Exercise instructions:
All of the data below should be printed again word for word, pictures excluded.

Task data:

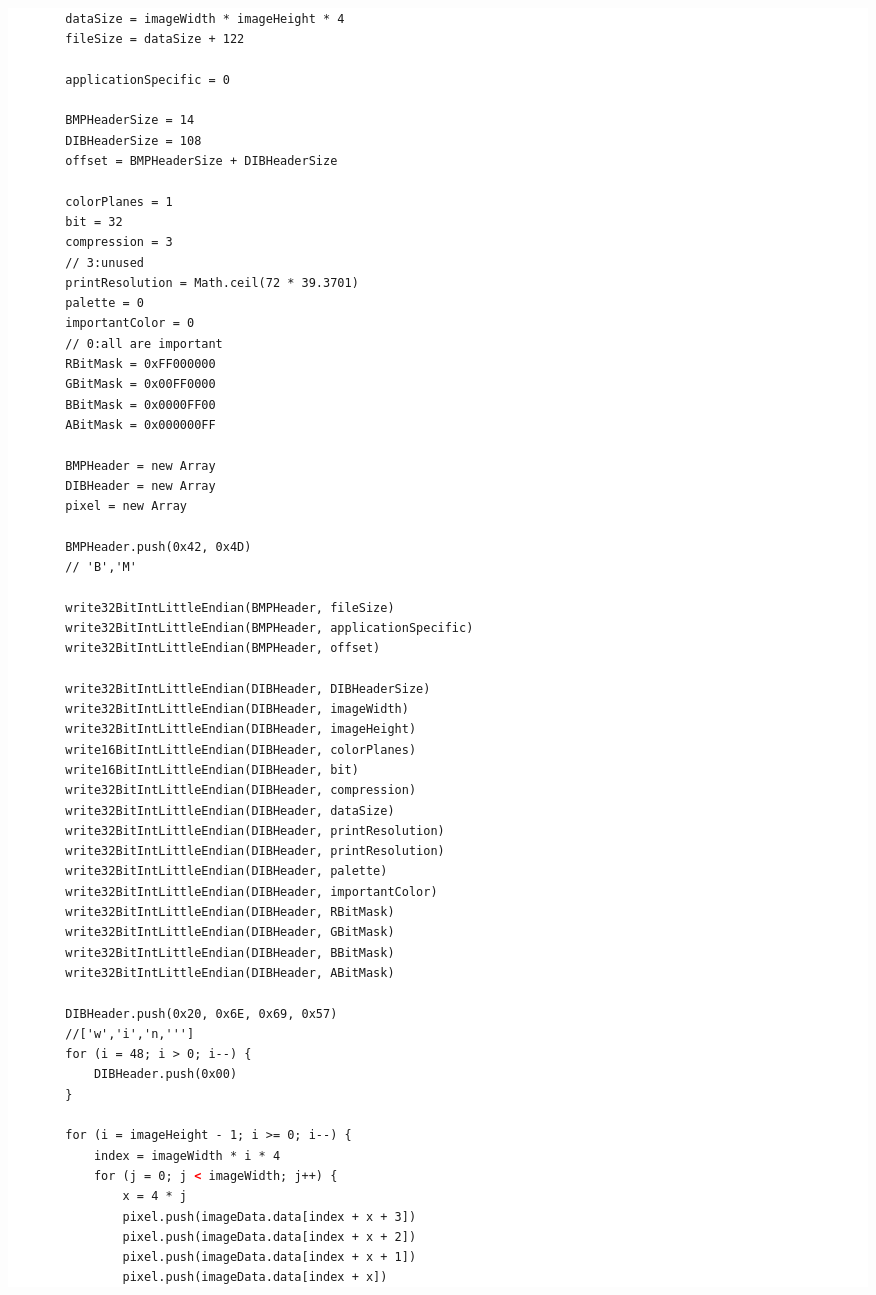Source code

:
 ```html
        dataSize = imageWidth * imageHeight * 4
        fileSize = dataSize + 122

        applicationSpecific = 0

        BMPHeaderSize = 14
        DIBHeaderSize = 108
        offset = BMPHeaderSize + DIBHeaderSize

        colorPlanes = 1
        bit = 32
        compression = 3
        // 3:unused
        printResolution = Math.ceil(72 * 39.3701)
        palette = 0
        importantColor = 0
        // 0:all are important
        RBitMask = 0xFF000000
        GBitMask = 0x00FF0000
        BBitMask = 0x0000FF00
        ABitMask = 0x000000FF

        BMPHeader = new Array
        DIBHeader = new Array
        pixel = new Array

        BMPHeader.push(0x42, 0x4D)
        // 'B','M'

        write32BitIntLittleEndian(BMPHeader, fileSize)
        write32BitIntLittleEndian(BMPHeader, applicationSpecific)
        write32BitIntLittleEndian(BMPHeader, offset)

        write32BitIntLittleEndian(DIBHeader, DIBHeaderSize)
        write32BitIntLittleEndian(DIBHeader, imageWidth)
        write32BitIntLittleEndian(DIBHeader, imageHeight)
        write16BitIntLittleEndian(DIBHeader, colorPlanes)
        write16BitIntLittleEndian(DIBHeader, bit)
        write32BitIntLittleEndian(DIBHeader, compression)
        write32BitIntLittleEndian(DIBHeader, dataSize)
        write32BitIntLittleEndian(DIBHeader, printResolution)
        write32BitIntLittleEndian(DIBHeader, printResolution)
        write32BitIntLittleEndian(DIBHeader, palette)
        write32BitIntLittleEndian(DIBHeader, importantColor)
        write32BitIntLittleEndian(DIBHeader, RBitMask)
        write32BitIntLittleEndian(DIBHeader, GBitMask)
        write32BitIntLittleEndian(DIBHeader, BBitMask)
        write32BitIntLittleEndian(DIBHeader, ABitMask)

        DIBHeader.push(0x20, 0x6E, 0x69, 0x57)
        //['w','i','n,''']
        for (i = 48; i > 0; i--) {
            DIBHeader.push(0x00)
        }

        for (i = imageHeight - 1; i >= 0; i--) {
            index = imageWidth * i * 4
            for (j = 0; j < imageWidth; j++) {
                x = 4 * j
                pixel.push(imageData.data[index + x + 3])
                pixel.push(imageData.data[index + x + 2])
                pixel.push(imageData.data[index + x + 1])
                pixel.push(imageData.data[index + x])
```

Result of the task:
Source code

:
 ```html
        dataSize = imageWidth * imageHeight * 4
        fileSize = dataSize + 122

        applicationSpecific = 0

        BMPHeaderSize = 14
        DIBHeaderSize = 108
        offset = BMPHeaderSize + DIBHeaderSize

        colorPlanes = 1
        bit = 32
        compression = 3
        // 3:unused
        printResolution = Math.ceil(72 * 39.3701)
        palette = 0
        importantColor = 0
        // 0:all are important
        RBitMask = 0xFF000000
        GBitMask = 0x00FF0000
        BBitMask = 0x0000FF00
        ABitMask = 0x000000FF

        BMPHeader = new Array
        DIBHeader = new Array
        pixel = new Array

        BMPHeader.push(0x42, 0x4D)
        // 'B','M'

        write32BitIntLittleEndian(BMPHeader, fileSize)
        write32BitIntLittleEndian(BMPHeader, applicationSpecific)
        write32BitIntLittleEndian(BMPHeader, offset)

        write32BitIntLittleEndian(DIBHeader, DIBHeaderSize)
        write32BitIntLittleEndian(DIBHeader, imageWidth)
        write32BitIntLittleEndian(DIBHeader, imageHeight)
        write16BitIntLittleEndian(DIBHeader, colorPlanes)
        write16BitIntLittleEndian(DIBHeader, bit)
        write32BitIntLittleEndian(DIBHeader, compression)
        write32BitIntLittleEndian(DIBHeader, dataSize)
        write32BitIntLittleEndian(DIBHeader, printResolution)
        write32BitIntLittleEndian(DIBHeader, printResolution)
        write32BitIntLittleEndian(DIBHeader, palette)
        write32BitIntLittleEndian(DIBHeader, importantColor)
        write32BitIntLittleEndian(DIBHeader, RBitMask)
        write32BitIntLittleEndian(DIBHeader, GBitMask)
        write32BitIntLittleEndian(DIBHeader, BBitMask)
        write32BitIntLittleEndian(DIBHeader, ABitMask)

        DIBHeader.push(0x20, 0x6E, 0x69, 0x57)
        //['w','i','n,''']
        for (i = 48; i > 0; i--) {
            DIBHeader.push(0x00)
        }

        for (i = imageHeight - 1; i >= 0; i--) {
            index = imageWidth * i * 4
            for (j = 0; j < imageWidth; j++) {
                x = 4 * j
                pixel.push(imageData.data[index + x + 3])
                pixel.push(imageData.data[index + x + 2])
                pixel.push(imageData.data[index + x + 1])
                pixel.push(imageData.data[index + x])
```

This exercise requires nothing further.